### ПРИВЕДЁННЫЙ ОТРЫВОК

Аделаида Семеновна <Симонович> еще пугает меня, что ты и зиму останешься в Одессе, и тогда мы увидим тебя года через полтора. Нет, послушай, это уж чересчур, это выходит бог знает что! Ровно ни на что не похоже. А я все-таки буду крепко надеяться на осень. Уж как-нибудь, а нужно будет свидеться и свидимся, а иначе, повторяю, выйдет черт знает что! В Одессе, думаю так, тебе одной довольно тяжело будет среди этих Смирновых и т. д. (а уж он, поверь, не скоро отстанет от тебя, и каша у вас всерьез заварится). Мне очень без тебя опять нехорошо, право нехорошо. Раскидало нас, как осенние листья ветром. Владимир Дмитр<иевич Дервиз> тоже хмурится; ему приходится ехать на воды лечиться. Тоже за границу, в какой-то Францискбад. Все его планы на лето, покупка имения и т. д. пошли прахом. Надежда Алекс<еевна> весьма плоха, да, верно, об этом уже знаете 1. Ну, будет, грустное, хотя его много — в сторону, ведь все равно ничего не поделаешь. Рад за вас, что вам кажется хорошо там, в Крыму. Маша <Симонович> все еще продолжает писать акварелью при заходе солнца? Пусть она лучше рисует кого-нибудь, хоть тебя — будь ей натурщицей.
Целую тебя очень крепко. Ох, не скоро еще я на самом деле поцелую тебя.
В. Серов.
ГТГ.
_____________
1 Надежда Алексеевна Корсакова — приятельница А. С. Симонович, арендовавшая Яссы (Ясски).
СЕРОВ — Е. Г. МАМОНТОВОЙ
11 мая <1885 г. Петербург>
Елизавета Григорьевна, дорогая!
Пишу к Вам, хотя знаю, что переписка у нас расклеилась; да и какая может быть переписка между Вами и мной?
А, впрочем, об ней я вовсе и не желаю говорить, я просто хочу послать Вам привет, сказать Вам что-нибудь ласковое, ну, хоть бы и то, что помню Вас хорошо, что все так же дороги Вы мне (кстати, я вчера и позавчера видел Вас во сне); спросить Вас, как Вы поживаете, поцеловать Вашу руку и — вот и все. Нет, в самом деле, как Вы поживаете? Что Абрамцево?
А я ведь на этот раз не попаду туда и увидеться придется чуть ли не зимой, что весьма печально. Уезжаю с мамой за границу, вероятно. Савва Ив<анович Мамонтов> сообщил Вам, а, может быть, и нет, что я еду туда, а также и то, что я получил медаль за живопись 1, у вас ведь вообще в большом почете и в большом употреблении академические отличия.
Да! Итак я еду, и весьма рад, что еду. А еду я с мамой в Мюнхен, а оттуда или в Италию или в Амстердам. (Курьез! Антон вдруг в Амстердам, это ни с чем не сообразно, не правда ли!).

######

ЗАДАНИЯ
**A.** Ответьте по письмам Серова на вопросы:
(i) Куда Владимиру Дмитриевичу Дервизу приходится ехать лечиться?
(ii) В какой город Серов собирается ехать с мамой?
(iii) Какую награду, по словам Серова, он получил?
**B.** Продолжите письма Серова с того места, где обрывается его письмо к Е. Г. Мамонтовой.
Строки для этих заданий не нужны.

### ПОКАЗАННЫЕ ДАННЫЕ

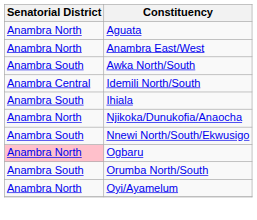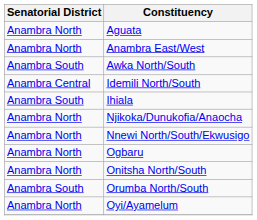Nnewi North/South/Ekwusigo | Senatorial District: Anambra South -> Anambra North
Ogbaru | Senatorial District: pink background -> no background
+ row: Anambra North | Onitsha North/South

######

ОТВЕТЫ
**A.**
(i) На воды за границу, в Францискбад.
(ii) В Мюнхен.
(iii) Медаль за живопись.

**B.**
Буду работать в музеях, а музей там чудный. Там же у меня будет мой старинный учитель рисования, дававший мне уроки еще в Мюнхене, 10 лет тому назад . В Абрамцеве, думаю, пока еще немноголюдно, мальчики в городе, экзамены. Дрюшка <А. С. Мамонтов> ведь при Вас находится?
Не знаю, почему Савва Ив<анович> против моей поездки за границу. Мне кажется, долго тут думать нечего, можно ехать — так и с богом, вреда не будет, а польза, какая ни на есть, а будет.
Прощайте, жму и крепко целую Вашу руку.
Ваш Антон. Всем поклоны.
ГТГ.
___________
1 Речь идет о Карле Кёппинге; см. письмо Карла Кёппинга Серову от 13/26 октября 1907 г.
СЕРОВ — О. Ф. ТРУБНИКОВОЙ
15 мая <1885 г. Петербург>
Дорогая моя Лёличка!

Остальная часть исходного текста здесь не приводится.